The number of NOAC specific coagulation tests is increasing – we encourage their use and validation in the emergency setting. The five different dabigatran specific assays cited by the letter authors have not been compared to each other in the emergency setting. 9 In summary, we encourage the use of NOAC specific tests, but we deem necessary to (1) assess their comparative performance in the emergency setting including acute stroke, and (2) establish if any and which test cut-off is indeed associated with the risk of symptomatic intracranial hemorrhage.
We came to different voting results between idarucizumab and andexanet mainly because of their different speeds of administrations. Idarucizumab, the dabigatran reversal agent, can be administered as two bolus infusions, no more than 15 min apart 10 , while andexanet, the reversal agent of apixaban and rivaroxaban requires a bolus over a period of 15–30 minutes followed by a 2-h infusion 11 , leading to a considerable delay in the door-to-IVT times. Therefore, we voted in favour of idarucizumab, but not in favour of andexanet prior to IVT. Additional arguments are the very high cost of andexanet, casting doubts to its cost/benefit ratio and limiting its availabily. 12 We share the hope that point-of-care testing (POCT) for NOAC could help tailor the indication for IVT. Point-of-care testing could also help tailoring the dosing of reversal agents, but all these strategies will need to be evaluated in randomized-controlled clinical trials.

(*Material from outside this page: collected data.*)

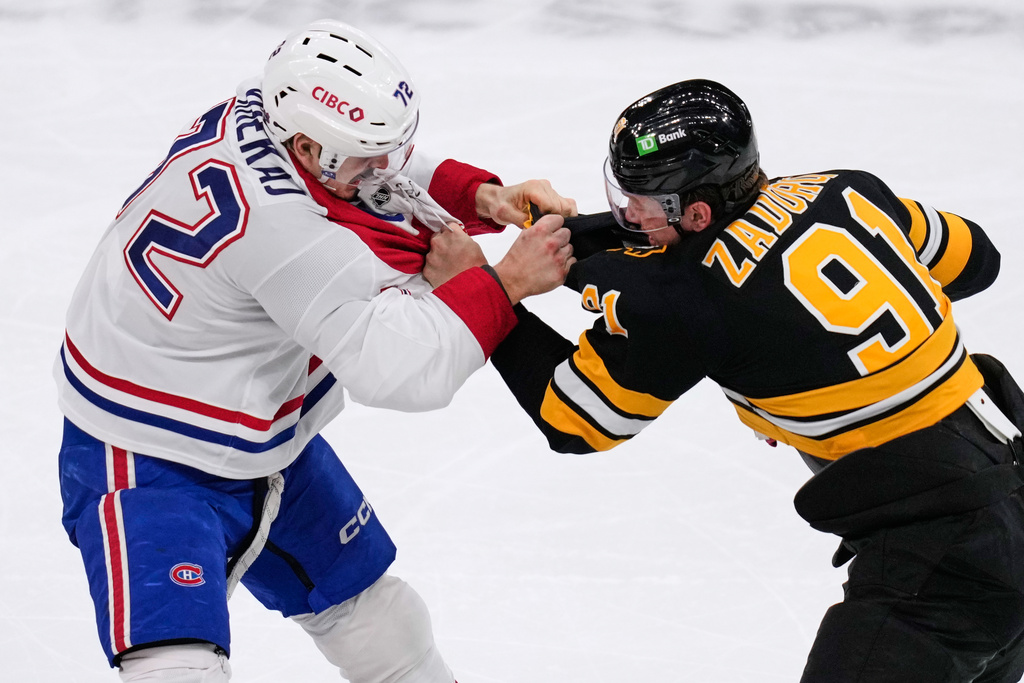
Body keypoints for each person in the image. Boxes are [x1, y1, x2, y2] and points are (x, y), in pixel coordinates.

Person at [428, 79, 1024, 681]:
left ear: (698, 211)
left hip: (943, 567)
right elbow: (977, 261)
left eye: (639, 200)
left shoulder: (681, 302)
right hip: (1007, 480)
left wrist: (492, 289)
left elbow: (576, 420)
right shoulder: (849, 190)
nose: (626, 213)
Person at [55, 19, 576, 683]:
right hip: (146, 451)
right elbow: (399, 369)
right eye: (368, 154)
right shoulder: (292, 235)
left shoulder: (262, 104)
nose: (385, 167)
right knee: (177, 669)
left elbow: (372, 164)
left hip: (249, 424)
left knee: (381, 621)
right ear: (308, 145)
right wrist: (503, 283)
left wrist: (478, 196)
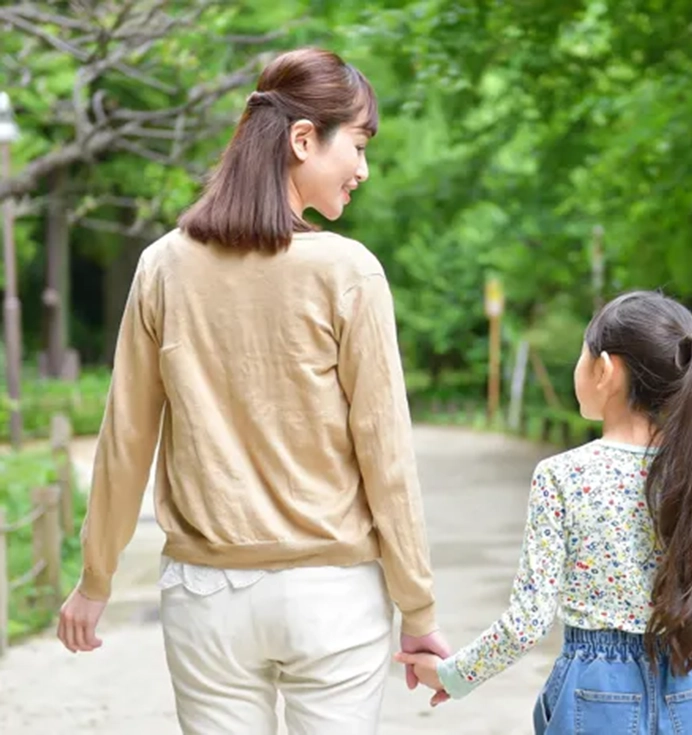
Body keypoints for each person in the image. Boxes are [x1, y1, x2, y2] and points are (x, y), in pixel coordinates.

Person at [57, 47, 449, 734]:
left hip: (207, 598)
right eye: (356, 146)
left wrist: (97, 579)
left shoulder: (163, 266)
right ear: (304, 140)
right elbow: (386, 455)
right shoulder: (348, 271)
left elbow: (126, 441)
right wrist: (417, 612)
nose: (363, 168)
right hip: (333, 596)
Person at [397, 290, 692, 734]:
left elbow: (528, 622)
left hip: (597, 694)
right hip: (691, 686)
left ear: (605, 369)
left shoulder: (564, 475)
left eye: (582, 356)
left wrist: (453, 676)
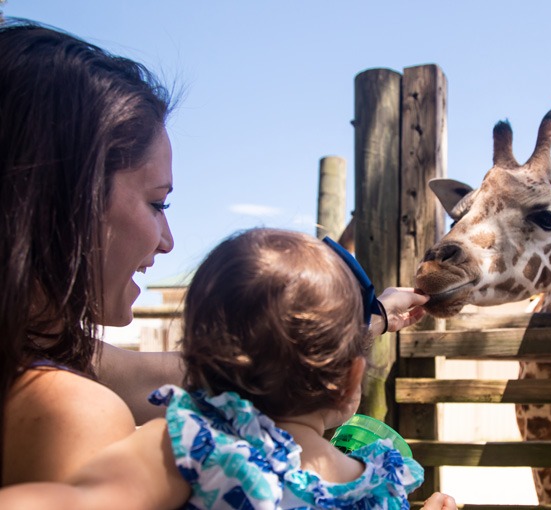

In summary, there is considerable uncertainty about the use of thrombolytic agents in patients taking NOACS who have had an acute ischaemic stroke. Registry studies and “real-world evidence” are generally of limited use when making decisions about the effectiveness of treatments. The way to better inform clinicians and patients is through randomised controlled trials that are simple enough to implement in everyday practice. 13
Footnotes
Declaration of conflicting interests
The author(s) declared the following potential conflicts of interest with respect to the research, authorship, and/or publication of this article: Dr. Gian Marco De Marchis has been receiving support from the Swiss National Science Foundation (Nr 32003B_200573, Nr. PBBEP3_139388); Spezialprogramm Nachwuchsförderung Klinische Forschung, University of Basel; Science Funds (Wissenschaftspool) of the University Hospital Basel; Swiss Heart Foundation; Bangerter-Rhyner-Stiftung; Swisslife Jubiläumsstiftung for Medical Research; Swiss Neurological Society; Fondazione Dr Ettore Balli; De Quervain research grant; Thermo Fisher GmbH; travel honoraria by Bayer and BMS/Pfizer; speaker honoraria by Bayer and Medtronic. He is member of the Steering Committee of PACIFIC Stroke (NCT04304508). Industry payments are made to the research fund of the University Hospital Basel.
Funding
The author(s) received no financial support for the research, authorship, and/or publication of this article.